Introduction to terminology management
Why should we worry about terminology? Don't we have enough real challenges in developing global products or applications? Things like code pages, locales, localization packs, and unfamiliar markets? We use words; we translate them. What's the problem?
Well, without controls, inconsistent and inappropriate terms infiltrate product user interfaces, documentation, packaging, marketing materials, and support Web sites. This reduces product usability, increases service calls, weakens the brand, and escalates translation costs. Some terminology errors can even cause products to malfunction. Even if you find these errors before your customer does, fixing them can add time to your testing cycle, which delays getting your product to market.
The environment for developing global applications can accentuate the problems. Cross-product solutions or 'suites,' plug-ins of vendor applications, multiple development sites, the pressures to release simultaneously in multiple markets, and the on-demand revolution add further complexity to the challenge of terminology consistency.
A survey conducted by the Localization Industry Standards Association (LISA) confirmed that actively managing terminology should be part of any global product development strategy.

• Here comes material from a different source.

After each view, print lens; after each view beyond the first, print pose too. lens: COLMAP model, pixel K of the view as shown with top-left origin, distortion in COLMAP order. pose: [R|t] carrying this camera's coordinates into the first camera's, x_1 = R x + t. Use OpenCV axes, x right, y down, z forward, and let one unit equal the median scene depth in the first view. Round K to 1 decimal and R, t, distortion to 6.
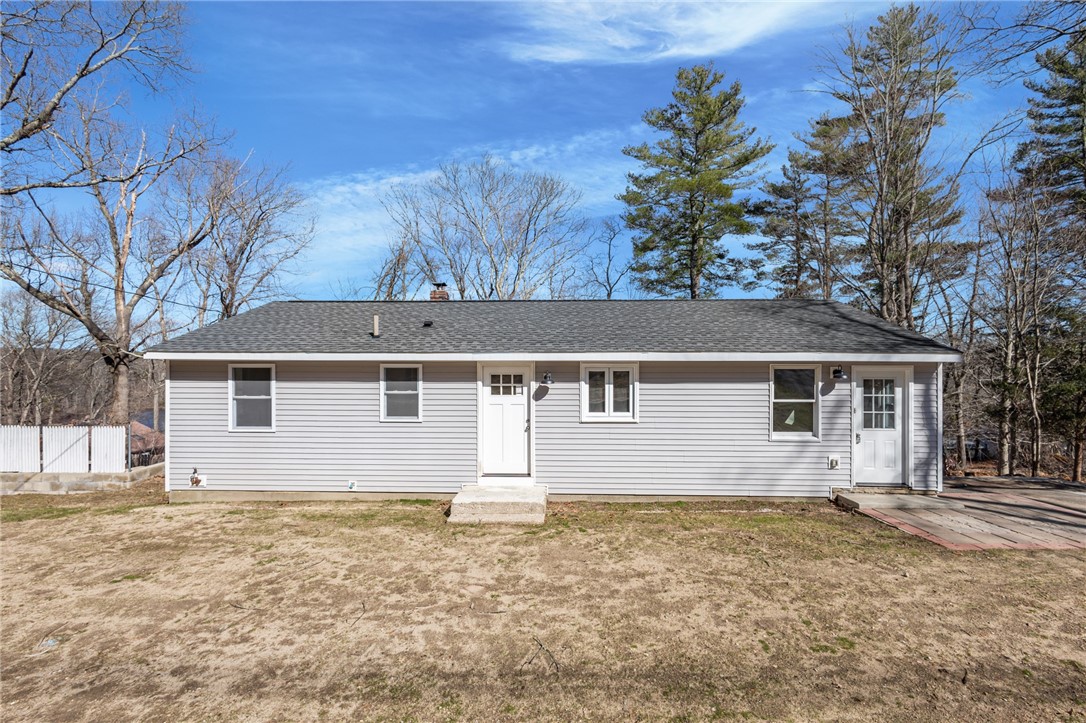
lens RADIAL K [[489.5, 0, 542.7], [0, 489.5, 374.4], [0, 0, 1]] dist [0.006823, -0.001297]
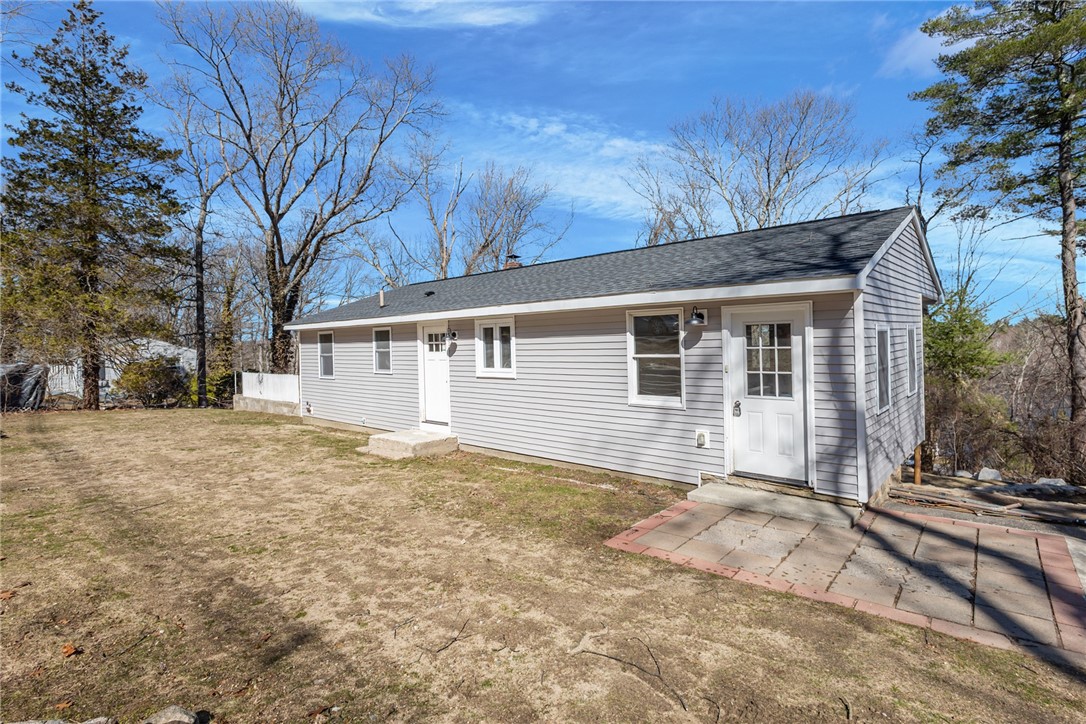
lens RADIAL K [[516.6, 0, 542.7], [0, 516.6, 355.2], [0, 0, 1]] dist [0.004828, 0.000426]
pose [[0.773078, -0.001826, -0.634308, 0.893356], [0.005912, 0.999973, 0.004327, 0.047944], [0.634283, -0.007095, 0.773068, 0.242725]]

Eighty-eight percent of respondents who actively manage terminology reported an increase in product quality, while 74 percent reported an increase in productivity, 62 percent saved costs, and 56 percent felt it increased their company's competitive edge.
Properly managed terminology data can also be used to enhance the end-to-end product globalization process and its related tools: authoring, translation (human, machine, and machine-assisted), content management, localization, and so forth.
Through the use of innovative technologies and structured data, terminology can benefit a wide range of applications and processes used for developing global products. But in addition to having tools and data, ensuring consistent use of terminology needs to become a part of corporate culture. Consistent terminology contributes to presenting an integrated look and feel across products, and it ensures that service, support, marketing, and development all speak the same language, a language users can learn to understand.